La reacción rusa fue inmediata. Moscú presentó protestas diplomáticas y, según confirmaron CBS News y el Wall Street Journal, envió un submarino y otros buques militares para escoltar al petrolero durante parte de su travesía, un gesto interpretado por analistas como una demostración explícita de fuerza y una advertencia frente a la expansión del alcance operativo de las sanciones estadounidenses.

Especialistas citados por el Center for Strategic and International Studies (CSIS) y el Atlantic Council señalan que este tipo de interdicciones buscan aumentar el costo logístico y financiero del comercio petrolero sancionado, más que provocar impactos inmediatos en los precios. La estrategia apunta a navieras, aseguradoras, puertos y compradores, debilitando las redes que sostienen exportaciones fuera del sistema regulado.

El plan de Marco Rubio: petróleo como eje de la transición

En su comparecencia ante el Congreso, el secretario de Estado Marco Rubio presentó una hoja de ruta dividida en tres fases para Venezuela, confirmada por Reuters y medios regionales.

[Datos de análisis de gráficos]
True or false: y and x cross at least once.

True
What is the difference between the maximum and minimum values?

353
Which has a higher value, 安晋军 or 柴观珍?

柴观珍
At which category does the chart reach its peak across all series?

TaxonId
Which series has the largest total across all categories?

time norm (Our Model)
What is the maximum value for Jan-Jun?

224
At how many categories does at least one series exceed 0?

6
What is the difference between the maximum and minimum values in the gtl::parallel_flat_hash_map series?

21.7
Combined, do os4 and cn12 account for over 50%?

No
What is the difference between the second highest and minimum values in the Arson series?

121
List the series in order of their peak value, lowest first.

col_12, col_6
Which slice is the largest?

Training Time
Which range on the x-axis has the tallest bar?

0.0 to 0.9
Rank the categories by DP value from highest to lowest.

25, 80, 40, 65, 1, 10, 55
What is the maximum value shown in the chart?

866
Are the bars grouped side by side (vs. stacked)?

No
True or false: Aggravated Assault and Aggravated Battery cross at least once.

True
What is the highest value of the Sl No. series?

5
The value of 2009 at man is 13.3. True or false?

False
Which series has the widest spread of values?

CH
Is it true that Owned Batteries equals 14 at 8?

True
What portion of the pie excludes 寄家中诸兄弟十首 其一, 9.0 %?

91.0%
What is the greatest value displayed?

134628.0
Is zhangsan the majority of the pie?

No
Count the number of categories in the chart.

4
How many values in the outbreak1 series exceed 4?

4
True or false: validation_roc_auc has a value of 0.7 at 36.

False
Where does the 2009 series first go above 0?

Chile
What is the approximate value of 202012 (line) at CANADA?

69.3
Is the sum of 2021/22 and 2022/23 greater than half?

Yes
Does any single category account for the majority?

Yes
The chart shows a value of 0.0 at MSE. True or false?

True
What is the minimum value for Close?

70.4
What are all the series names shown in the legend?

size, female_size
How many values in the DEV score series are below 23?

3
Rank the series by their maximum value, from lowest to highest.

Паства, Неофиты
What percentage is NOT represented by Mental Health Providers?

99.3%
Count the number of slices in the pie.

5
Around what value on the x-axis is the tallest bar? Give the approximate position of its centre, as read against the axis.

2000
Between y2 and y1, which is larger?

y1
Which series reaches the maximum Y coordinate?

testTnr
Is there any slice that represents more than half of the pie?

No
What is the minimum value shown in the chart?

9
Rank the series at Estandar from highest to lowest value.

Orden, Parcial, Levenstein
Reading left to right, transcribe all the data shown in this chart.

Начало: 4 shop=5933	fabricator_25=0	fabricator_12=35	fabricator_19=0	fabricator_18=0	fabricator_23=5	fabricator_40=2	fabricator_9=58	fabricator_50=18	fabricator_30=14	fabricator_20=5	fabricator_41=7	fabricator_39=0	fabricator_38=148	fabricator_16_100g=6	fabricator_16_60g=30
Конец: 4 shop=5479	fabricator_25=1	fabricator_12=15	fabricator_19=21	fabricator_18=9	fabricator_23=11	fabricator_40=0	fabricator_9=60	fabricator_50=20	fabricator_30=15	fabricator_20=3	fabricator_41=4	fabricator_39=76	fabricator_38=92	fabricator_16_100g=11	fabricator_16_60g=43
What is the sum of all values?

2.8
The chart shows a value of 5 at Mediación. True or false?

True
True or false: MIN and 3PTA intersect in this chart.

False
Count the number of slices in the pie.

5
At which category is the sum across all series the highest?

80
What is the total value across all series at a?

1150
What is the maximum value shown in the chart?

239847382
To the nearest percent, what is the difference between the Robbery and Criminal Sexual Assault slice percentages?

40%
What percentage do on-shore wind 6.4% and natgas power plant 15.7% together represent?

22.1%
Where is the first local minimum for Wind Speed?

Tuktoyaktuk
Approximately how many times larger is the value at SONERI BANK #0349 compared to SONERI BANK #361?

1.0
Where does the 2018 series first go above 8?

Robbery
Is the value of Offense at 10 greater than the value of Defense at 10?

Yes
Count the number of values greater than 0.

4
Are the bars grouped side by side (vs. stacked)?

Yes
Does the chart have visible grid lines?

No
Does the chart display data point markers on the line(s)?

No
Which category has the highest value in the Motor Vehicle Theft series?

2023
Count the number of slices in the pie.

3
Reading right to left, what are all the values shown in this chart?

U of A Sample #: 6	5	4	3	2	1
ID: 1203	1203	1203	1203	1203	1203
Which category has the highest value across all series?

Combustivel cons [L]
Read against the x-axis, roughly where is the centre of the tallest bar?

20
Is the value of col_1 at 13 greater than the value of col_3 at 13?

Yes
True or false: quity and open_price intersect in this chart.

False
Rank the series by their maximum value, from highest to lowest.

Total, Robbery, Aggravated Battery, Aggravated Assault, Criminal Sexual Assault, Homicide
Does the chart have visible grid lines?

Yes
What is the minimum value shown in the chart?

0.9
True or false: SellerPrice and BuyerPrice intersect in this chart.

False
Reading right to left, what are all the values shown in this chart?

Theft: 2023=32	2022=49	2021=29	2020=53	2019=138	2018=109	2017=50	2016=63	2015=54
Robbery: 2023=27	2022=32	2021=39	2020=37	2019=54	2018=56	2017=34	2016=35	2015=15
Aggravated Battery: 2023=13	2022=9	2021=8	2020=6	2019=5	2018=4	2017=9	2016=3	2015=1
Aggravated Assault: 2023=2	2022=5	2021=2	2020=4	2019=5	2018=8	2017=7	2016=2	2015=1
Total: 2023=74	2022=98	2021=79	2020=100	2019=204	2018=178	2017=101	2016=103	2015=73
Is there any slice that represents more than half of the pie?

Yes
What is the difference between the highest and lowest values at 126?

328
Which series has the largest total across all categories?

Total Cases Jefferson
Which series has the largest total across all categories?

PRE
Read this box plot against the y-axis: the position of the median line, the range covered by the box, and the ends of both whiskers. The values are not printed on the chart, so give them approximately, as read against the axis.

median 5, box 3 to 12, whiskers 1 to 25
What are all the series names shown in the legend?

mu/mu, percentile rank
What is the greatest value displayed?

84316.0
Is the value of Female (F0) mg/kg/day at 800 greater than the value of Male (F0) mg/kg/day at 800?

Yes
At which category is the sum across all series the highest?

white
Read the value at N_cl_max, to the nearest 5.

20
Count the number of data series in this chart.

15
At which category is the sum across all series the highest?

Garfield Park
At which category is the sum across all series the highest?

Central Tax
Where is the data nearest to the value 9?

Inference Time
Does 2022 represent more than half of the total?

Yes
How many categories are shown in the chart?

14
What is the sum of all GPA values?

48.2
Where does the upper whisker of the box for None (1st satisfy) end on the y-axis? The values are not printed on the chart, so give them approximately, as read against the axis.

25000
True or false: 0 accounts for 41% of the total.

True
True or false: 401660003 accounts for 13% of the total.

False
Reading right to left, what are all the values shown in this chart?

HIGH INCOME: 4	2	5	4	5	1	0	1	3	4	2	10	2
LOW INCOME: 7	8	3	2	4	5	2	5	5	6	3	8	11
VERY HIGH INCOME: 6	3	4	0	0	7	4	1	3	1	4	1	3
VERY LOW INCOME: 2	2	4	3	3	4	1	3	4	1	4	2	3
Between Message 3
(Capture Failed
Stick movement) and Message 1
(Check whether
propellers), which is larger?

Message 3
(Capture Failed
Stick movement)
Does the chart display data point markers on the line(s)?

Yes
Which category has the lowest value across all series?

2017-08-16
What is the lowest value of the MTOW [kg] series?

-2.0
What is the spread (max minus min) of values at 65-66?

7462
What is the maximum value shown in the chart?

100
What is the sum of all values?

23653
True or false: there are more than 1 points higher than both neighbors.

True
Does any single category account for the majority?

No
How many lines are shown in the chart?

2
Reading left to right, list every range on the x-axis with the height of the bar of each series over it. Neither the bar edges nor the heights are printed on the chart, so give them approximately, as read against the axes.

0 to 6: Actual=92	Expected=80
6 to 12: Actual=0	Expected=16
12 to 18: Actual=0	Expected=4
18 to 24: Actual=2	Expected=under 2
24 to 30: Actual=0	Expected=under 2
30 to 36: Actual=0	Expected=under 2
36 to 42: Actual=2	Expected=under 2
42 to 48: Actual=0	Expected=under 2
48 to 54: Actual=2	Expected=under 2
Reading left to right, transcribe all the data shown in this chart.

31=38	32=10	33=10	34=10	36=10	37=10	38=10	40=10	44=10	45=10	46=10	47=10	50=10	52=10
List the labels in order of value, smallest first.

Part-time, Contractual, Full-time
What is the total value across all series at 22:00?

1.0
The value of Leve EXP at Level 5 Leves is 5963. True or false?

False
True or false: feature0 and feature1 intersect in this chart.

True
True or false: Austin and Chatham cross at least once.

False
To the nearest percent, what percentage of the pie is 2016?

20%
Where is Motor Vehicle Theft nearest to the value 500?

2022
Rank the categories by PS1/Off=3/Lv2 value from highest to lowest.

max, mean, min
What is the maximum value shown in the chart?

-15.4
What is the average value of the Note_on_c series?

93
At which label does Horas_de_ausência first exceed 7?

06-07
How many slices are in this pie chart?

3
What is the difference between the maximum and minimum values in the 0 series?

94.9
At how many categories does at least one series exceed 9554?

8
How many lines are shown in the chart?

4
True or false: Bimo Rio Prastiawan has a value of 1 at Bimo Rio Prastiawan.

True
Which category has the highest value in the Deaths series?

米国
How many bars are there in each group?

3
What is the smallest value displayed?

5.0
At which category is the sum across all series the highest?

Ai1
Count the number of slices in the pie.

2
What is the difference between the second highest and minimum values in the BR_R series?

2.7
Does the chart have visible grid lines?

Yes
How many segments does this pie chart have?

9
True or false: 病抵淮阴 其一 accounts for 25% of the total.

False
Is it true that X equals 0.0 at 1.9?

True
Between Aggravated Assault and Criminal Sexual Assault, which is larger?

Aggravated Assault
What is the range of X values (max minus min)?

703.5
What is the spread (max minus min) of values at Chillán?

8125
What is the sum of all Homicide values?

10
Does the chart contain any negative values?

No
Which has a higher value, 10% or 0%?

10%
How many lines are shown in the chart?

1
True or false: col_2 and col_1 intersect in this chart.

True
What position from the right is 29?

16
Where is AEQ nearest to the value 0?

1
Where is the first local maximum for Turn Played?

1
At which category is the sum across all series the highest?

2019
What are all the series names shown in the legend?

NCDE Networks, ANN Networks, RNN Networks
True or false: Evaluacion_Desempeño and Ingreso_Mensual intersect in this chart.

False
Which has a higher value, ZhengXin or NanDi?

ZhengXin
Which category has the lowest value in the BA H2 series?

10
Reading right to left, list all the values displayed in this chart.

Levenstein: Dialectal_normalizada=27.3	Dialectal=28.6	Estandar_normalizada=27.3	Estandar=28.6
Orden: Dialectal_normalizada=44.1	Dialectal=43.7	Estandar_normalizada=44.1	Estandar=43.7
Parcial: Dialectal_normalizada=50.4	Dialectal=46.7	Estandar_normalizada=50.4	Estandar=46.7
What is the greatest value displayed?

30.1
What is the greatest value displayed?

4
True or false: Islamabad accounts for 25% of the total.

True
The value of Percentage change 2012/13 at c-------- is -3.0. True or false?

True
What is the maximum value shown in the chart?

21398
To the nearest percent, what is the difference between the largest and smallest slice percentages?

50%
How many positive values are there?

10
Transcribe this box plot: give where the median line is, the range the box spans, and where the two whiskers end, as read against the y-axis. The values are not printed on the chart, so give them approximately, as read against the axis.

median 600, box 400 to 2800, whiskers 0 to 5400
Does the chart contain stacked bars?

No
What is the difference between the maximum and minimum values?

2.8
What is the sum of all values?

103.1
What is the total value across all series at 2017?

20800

▶ **Instrucciones de la tarea**
Continúa el fragmento sobre las sanciones petroleras y el plan de Rubio para Venezuela a partir de su última oración.

▶ **Respuesta esperada**
Fase uno: estabilización

Rubio sostuvo que el primer objetivo es evitar el colapso del país tras la captura de Nicolás Maduro. Para ello, Washington aplicará una “cuarentena” económica y naval que ha asfixiado las exportaciones petroleras venezolanas. En este contexto, el funcionario confirmó —en línea con declaraciones previas de Trump— que Estados Unidos está cerca de cerrar un acuerdo para tomar el petróleo venezolano actualmente estancado, estimado entre 30 y 50 millones de barriles.

Según Rubio, esos ingresos serían administrados por Estados Unidos para evitar que caigan en redes de corrupción o estructuras asociadas al chavismo, un planteamiento que ha generado críticas por su impacto en la soberanía venezolana.

Fase dos: recuperación

Si el flujo petrolero se reactiva, comenzaría una etapa de recuperación económica. Rubio explicó que empresas estadounidenses, occidentales y de otros países tendrían acceso al mercado venezolano en condiciones “justas”, mientras el petróleo serviría para financiar al Estado.

En paralelo, esta fase incluiría un proceso de reconciliación nacional, con amnistías, liberación de presos políticos y retorno de exiliados, según declaraciones recogidas por Efecto Cocuyo y Reuters. La oposición democrática ha insistido en que la liberación de detenidos debe ser inmediata, sin plazos prolongados.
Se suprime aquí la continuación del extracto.